El achcautli le dedicó una sonrisa irónica, pero al advertir que Hietel no cambiaba su expresión de severidad, dijo:

—Supongo que traen a sus propios dioses.

—Tienen un Dios por encima de todos, cuyo nombre no puede pronunciarse. Y una diosa Madre cuyo hijo se sacrificó por la humanidad. Son blancos, con las mejillas cubiertas de pelos, tal como lo recuerdan nuestros ancestros. 

Los Pueblos de Arriba, los Pueblos del Frío, rememoró Yolotl. Si vienen con la diosa Madre es que están dispuestos a quedarse. Ya su bienamado Hietel lo sabía, por eso le urge eliminar a Ayauh, pues el emperador no debe salir de la capital, debe permanecer para fungir como el anfitrión de esos nuevos dioses. 

Ahí se desvanecía el recuerdo del sueño. Yolotl volvió a la realidad. Vio a una de las bellísimas sirvientas colocando una magnífica vasija policroma rebosante de chocolate blanco delante del mercader. Este se quedó observando el líquido durante un breve instante y al final se decidió. Bebió un sorbo. “No bebas de las vasijas policromas no lo soportarías”, recordó Yolotl otra vez la advertencia de Hietel. 

Después que hubo bebido, el mercader colocó con suavidad la vasija sobre el tapete. Las miradas de Yolotl y Ayauh se encontraron y el achcautli se preguntó que estaría ocurriendo tras los ojos del mercader. 
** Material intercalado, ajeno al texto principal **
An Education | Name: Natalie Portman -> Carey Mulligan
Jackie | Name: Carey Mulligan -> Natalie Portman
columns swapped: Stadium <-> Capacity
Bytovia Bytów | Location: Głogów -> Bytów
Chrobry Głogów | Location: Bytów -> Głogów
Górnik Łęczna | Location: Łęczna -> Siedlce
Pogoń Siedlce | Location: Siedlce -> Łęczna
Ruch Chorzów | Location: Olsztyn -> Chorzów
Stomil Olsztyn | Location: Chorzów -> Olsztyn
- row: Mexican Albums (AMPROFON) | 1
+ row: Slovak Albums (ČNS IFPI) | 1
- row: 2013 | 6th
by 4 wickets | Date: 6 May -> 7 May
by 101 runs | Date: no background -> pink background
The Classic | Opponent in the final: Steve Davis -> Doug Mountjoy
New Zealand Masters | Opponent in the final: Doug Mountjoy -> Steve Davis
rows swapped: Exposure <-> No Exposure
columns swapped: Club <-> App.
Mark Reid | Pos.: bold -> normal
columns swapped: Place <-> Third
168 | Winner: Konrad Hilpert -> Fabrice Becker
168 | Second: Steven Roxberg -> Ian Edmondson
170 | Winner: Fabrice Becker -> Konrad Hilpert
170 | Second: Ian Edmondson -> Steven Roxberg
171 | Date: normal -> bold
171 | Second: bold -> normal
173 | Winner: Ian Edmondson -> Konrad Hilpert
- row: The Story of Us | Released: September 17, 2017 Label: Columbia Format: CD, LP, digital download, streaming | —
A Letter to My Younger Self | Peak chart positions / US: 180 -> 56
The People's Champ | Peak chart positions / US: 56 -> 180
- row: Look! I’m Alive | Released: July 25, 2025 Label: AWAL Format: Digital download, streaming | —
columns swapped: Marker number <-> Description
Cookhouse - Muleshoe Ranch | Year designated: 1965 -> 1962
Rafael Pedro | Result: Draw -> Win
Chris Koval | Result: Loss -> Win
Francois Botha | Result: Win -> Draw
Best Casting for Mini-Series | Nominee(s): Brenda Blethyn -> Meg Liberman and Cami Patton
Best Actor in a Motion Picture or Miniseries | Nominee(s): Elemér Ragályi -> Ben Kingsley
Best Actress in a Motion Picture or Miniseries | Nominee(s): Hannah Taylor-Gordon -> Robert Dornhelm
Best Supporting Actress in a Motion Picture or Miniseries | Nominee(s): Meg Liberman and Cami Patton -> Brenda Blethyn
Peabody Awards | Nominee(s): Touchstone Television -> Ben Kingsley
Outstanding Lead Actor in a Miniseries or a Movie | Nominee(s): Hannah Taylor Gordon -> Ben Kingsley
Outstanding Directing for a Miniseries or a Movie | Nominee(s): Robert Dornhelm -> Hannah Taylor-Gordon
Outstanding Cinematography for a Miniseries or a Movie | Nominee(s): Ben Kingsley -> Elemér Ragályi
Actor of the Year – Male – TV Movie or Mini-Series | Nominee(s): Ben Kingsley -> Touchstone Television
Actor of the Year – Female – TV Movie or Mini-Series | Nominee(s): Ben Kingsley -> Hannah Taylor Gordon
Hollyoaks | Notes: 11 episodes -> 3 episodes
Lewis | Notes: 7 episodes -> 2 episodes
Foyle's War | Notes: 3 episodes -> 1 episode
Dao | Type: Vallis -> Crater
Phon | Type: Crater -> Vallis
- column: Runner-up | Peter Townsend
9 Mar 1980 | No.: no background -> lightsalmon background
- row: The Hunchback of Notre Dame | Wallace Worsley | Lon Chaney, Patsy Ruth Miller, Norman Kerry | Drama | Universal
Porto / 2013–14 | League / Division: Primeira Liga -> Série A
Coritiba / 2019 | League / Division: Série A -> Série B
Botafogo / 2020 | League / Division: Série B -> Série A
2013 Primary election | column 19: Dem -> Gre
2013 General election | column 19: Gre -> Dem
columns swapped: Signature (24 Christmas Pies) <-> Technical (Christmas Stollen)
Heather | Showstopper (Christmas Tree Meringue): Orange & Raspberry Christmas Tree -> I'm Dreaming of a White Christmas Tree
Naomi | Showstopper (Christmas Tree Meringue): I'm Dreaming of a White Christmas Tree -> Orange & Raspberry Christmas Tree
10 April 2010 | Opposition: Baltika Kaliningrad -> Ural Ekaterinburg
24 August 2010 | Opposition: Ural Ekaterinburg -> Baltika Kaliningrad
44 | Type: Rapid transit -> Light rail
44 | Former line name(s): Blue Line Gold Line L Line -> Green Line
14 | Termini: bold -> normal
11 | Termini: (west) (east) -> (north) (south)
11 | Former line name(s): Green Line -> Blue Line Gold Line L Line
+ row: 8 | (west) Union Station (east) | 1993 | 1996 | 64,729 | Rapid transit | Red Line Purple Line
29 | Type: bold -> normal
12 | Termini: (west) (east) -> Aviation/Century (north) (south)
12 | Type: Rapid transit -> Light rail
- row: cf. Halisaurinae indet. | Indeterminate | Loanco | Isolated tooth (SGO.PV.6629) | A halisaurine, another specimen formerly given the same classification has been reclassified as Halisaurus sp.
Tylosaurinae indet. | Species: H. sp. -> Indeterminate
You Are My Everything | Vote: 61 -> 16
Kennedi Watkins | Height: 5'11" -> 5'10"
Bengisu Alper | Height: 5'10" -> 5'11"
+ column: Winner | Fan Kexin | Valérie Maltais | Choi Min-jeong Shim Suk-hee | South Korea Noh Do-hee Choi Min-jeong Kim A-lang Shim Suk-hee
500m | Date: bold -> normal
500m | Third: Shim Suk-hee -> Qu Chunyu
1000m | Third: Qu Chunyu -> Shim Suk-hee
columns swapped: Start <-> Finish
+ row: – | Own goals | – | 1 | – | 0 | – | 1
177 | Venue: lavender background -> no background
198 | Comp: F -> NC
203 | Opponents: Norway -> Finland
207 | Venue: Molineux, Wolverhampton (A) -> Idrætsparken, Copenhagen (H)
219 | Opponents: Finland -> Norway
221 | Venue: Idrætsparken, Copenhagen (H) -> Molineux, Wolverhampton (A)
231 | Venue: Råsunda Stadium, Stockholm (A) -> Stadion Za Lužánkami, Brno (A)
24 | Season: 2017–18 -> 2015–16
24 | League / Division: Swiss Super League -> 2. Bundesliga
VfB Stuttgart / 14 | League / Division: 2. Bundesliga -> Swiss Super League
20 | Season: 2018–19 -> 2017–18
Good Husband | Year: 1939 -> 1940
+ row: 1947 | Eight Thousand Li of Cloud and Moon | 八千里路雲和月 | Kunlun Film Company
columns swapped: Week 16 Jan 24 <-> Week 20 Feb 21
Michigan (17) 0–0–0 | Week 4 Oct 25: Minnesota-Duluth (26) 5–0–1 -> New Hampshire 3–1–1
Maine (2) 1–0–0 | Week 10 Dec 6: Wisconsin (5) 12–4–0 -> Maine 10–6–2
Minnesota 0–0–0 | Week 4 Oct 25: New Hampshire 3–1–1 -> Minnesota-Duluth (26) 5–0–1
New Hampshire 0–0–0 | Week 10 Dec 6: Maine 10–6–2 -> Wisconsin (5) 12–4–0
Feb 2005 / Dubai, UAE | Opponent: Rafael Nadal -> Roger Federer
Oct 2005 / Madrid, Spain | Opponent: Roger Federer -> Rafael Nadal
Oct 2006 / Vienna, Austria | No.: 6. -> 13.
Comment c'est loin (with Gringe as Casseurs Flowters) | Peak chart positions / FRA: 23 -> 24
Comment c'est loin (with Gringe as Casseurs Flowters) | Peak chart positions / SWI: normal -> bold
“Los dioses ya están aquí”, le dijo Yolotl con el pensamiento. “Ya tú estás condenado por traición. Intentaré salvar a tu bebé”.

A continuación tocó por tercera vez el tatuaje interno con la punta de la lengua. Imaginó al infinito Tezcatlipoca como un lago sereno sobre el que flota la niebla matutina. Lo junto y lo cercano, lo sólido y lo espiritual, las riquezas materiales y la poesía, el hombre y la mujer, la fuerza y la debilidad. El Dios perfecto. Totalmente… un lago sereno sobre el que flota la niebla matutina…Un gigantesco Espejo Humeante; y a su vez, un charquito pequeño dentro de una vasija policromada, como el chocolate blanco, hirviente y letal que acababa de beber Ayauh.